Se abalanzó hacia delante. Me moví antes de que pudiera, interponiéndome entre ellos, mi pecho rozando su brazo. «Para, idiota», susurré, aunque mi voz temblaba. «No lo hagas».
Su mano atrapó mi hombro, manteniéndome en el sitio. Su aliento rozó mi oreja. «Jobe, si quieres seguir viviendo, nunca toques lo que me pertenece».
Las palabras golpearon más fuerte que su agarre. ¿Pertenezco a él? Mi corazón tropezó. ¿Yo?
Una vez fui su esposa. Su víctima. Su fantasma. ¿Pero ahora…?
Arden jadeó suavemente. Luego se volvió, la furia dando paso a las lágrimas. «Estáis los dos locos», dijo, con voz rota. Salió corriendo, el sonido de sus sollozos resonando por el pasillo.
Me quedé helada, observando cómo Kaelric me observaba.
Me quería.
Me había marcado… de nuevo.
Tal vez no con garras esta vez, sino con palabras que se enroscaban alrededor de mi garganta como una cadena.

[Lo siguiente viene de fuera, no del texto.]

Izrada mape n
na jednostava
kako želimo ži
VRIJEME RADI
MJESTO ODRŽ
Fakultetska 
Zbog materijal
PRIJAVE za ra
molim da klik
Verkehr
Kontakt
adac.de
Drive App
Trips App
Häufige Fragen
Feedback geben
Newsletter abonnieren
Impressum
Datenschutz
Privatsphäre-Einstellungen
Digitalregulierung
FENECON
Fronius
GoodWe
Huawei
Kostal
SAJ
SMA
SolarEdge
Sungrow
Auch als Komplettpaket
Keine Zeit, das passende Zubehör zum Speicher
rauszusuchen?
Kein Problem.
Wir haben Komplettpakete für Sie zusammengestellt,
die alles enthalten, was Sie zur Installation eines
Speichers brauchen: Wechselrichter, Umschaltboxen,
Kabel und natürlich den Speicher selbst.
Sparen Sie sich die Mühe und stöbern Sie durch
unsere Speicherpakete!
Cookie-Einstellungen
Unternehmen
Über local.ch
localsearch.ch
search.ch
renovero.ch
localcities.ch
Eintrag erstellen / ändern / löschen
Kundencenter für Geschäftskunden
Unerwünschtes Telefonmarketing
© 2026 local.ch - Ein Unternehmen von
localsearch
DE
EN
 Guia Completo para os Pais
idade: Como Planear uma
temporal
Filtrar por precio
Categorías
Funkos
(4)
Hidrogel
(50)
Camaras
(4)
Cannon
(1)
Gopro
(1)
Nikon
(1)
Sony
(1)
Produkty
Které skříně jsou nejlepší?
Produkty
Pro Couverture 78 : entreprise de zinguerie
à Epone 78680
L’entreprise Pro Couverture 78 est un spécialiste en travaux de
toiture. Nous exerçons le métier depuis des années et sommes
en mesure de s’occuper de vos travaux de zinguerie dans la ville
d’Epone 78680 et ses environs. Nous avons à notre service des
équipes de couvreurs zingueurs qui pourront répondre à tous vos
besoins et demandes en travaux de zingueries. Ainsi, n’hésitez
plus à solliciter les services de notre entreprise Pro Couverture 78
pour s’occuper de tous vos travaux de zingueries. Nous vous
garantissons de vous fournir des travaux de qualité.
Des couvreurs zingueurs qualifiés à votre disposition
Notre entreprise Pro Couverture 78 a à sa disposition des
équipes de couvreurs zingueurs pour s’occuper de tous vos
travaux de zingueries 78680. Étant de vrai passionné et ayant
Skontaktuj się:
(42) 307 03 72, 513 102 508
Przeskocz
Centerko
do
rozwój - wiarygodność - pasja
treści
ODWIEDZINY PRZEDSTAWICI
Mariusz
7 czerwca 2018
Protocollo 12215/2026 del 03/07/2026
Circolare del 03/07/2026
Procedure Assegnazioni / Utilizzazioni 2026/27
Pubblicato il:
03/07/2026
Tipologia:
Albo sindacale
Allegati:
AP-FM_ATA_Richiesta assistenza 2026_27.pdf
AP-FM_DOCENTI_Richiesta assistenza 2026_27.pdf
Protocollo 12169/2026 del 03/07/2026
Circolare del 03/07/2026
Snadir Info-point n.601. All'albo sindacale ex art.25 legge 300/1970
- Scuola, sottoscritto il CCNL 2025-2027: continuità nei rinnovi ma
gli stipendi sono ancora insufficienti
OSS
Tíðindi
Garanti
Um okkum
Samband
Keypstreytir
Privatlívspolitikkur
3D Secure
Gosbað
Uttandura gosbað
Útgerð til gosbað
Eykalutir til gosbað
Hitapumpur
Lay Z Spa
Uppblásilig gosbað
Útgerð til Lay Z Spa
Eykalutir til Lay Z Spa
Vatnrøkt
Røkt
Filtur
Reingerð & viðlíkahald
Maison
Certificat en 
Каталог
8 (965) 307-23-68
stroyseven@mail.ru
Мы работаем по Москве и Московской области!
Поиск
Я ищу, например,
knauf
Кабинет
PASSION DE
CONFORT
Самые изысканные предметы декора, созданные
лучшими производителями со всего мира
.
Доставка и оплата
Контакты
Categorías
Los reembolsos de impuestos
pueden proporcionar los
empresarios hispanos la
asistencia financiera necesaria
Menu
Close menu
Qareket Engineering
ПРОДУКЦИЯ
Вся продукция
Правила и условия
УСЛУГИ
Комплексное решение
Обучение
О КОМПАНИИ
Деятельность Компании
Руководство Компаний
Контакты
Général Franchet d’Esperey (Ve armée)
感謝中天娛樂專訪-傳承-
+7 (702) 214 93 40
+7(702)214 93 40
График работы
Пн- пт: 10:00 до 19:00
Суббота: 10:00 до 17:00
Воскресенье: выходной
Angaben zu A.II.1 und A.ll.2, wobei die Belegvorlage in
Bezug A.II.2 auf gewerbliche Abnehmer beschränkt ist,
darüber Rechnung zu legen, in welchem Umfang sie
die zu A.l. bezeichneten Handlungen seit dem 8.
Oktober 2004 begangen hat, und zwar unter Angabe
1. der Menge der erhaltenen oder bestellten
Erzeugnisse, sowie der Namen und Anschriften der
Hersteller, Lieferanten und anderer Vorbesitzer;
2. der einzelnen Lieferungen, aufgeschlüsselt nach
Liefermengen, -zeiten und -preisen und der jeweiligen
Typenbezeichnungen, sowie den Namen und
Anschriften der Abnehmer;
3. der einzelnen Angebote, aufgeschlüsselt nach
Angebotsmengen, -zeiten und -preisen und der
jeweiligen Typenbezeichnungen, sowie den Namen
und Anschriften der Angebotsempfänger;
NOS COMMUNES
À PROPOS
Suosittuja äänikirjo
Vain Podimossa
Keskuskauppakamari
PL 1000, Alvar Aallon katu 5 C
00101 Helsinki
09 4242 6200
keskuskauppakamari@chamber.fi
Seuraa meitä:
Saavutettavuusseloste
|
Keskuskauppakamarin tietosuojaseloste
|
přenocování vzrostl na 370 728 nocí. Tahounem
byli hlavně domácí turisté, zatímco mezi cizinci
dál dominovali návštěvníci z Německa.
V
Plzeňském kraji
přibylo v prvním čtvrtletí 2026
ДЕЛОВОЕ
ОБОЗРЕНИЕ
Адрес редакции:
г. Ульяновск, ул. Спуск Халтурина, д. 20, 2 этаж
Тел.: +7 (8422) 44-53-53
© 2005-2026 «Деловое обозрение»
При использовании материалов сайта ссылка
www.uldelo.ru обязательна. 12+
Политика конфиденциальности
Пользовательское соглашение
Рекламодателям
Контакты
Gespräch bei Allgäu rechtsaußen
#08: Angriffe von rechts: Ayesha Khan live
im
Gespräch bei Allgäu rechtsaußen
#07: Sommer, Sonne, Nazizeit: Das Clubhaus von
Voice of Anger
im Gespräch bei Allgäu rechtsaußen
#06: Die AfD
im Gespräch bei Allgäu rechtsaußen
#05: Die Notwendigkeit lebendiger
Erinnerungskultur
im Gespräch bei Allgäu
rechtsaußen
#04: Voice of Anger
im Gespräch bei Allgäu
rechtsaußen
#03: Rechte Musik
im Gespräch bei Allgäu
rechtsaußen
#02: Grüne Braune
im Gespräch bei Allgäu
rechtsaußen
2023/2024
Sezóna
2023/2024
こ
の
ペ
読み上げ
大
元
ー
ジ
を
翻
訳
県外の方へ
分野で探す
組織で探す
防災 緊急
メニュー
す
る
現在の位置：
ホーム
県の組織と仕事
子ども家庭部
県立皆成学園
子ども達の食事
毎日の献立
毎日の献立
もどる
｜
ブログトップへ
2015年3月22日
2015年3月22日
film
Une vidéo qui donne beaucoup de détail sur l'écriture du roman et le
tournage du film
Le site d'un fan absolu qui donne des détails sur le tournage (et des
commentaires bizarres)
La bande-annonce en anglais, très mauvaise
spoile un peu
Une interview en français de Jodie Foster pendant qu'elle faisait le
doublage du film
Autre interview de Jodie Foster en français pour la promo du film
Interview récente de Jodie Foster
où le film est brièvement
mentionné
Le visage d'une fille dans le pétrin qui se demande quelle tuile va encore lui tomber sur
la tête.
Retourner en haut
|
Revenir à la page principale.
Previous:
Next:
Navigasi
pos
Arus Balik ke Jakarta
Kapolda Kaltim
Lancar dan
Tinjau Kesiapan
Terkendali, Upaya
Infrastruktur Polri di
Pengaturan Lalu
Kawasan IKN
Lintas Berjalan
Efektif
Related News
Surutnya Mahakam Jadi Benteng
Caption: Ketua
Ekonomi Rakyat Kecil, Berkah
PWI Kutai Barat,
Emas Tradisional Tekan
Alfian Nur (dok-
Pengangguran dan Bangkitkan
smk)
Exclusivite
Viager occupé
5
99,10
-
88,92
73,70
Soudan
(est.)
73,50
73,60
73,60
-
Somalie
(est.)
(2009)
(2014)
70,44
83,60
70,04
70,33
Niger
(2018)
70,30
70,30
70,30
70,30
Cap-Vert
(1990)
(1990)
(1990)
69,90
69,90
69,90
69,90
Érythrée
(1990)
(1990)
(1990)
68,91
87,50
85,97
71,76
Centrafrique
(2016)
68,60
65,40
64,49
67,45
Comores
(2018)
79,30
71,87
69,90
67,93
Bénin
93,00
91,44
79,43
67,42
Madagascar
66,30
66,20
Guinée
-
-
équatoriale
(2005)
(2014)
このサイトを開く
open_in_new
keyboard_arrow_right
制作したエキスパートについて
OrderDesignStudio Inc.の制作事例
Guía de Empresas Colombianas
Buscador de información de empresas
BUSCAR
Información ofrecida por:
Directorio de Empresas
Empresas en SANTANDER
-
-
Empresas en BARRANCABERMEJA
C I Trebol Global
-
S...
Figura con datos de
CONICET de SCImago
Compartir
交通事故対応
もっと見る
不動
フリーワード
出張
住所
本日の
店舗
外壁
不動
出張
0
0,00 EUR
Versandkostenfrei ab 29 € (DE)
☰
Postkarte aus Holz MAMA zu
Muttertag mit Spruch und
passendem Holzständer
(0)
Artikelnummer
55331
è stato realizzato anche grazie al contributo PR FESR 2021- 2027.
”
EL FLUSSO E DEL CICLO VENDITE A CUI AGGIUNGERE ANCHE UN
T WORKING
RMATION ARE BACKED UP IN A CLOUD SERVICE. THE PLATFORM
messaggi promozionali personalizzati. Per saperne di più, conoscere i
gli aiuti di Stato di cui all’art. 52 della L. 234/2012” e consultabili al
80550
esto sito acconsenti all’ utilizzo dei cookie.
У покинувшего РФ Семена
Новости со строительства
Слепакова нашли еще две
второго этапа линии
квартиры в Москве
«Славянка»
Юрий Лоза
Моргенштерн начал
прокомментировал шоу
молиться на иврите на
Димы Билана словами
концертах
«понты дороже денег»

Jobe soltó una carcajada, pero ya no quedaba humor. «Sé un hombre, Kaelric. Juega tu partida, y yo jugaré la mía». Se volvió bruscamente, haciendo una señal a su manada. Se desvanecieron, dejando silencio atrás.
Kaelric exhaló, lento y profundo. Luego me miró y dijo las palabras que siempre significaban problemas.
«Vienes conmigo».
No esperó mi acuerdo. Su mano se deslizó alrededor de mi cintura, firme y posesiva. El calor ardía donde su piel tocaba la mía. Debería haberme apartado. No lo hice.
Caminamos por los pasillos juntos: su brazo alrededor de mí, mi mente girando más rápido que mi corazón.
Los susurros nos seguían como humo, igual que en nuestra boda en el futuro.
«¿Kaelric con una chica nueva?»
«¿Y Arden qué?»
«¿Quién es ella?»
Cada murmullo era un cuchillo disfrazado de curiosidad. Sentía el peso de las miradas, la tensión de la envidia, la pregunta de qué era exactamente yo para él.
Él no aminoró el paso. Ni una vez.
Cuando llegamos al garaje, el aire era más fresco, más silencioso. El olor a metal y aceite se mezclaba con el leve recuerdo de fuego. Abrió la puerta del coche para mí con una gracia calmada y deliberada.
El gesto me desarmó.
«Dios mío», susurré antes de poder contenerme. «Kaelric… ¿adónde vamos?»
Me miró, una mano en el techo del coche, ojos brillando como la noche sobre el agua.
«A mi casa», dijo simplemente. «Donde nadie podrá tocarte».
Su casa.
Su voz.
Su promesa.
Joder, pensé mientras subía. Estoy caminando directo de vuelta al fuego.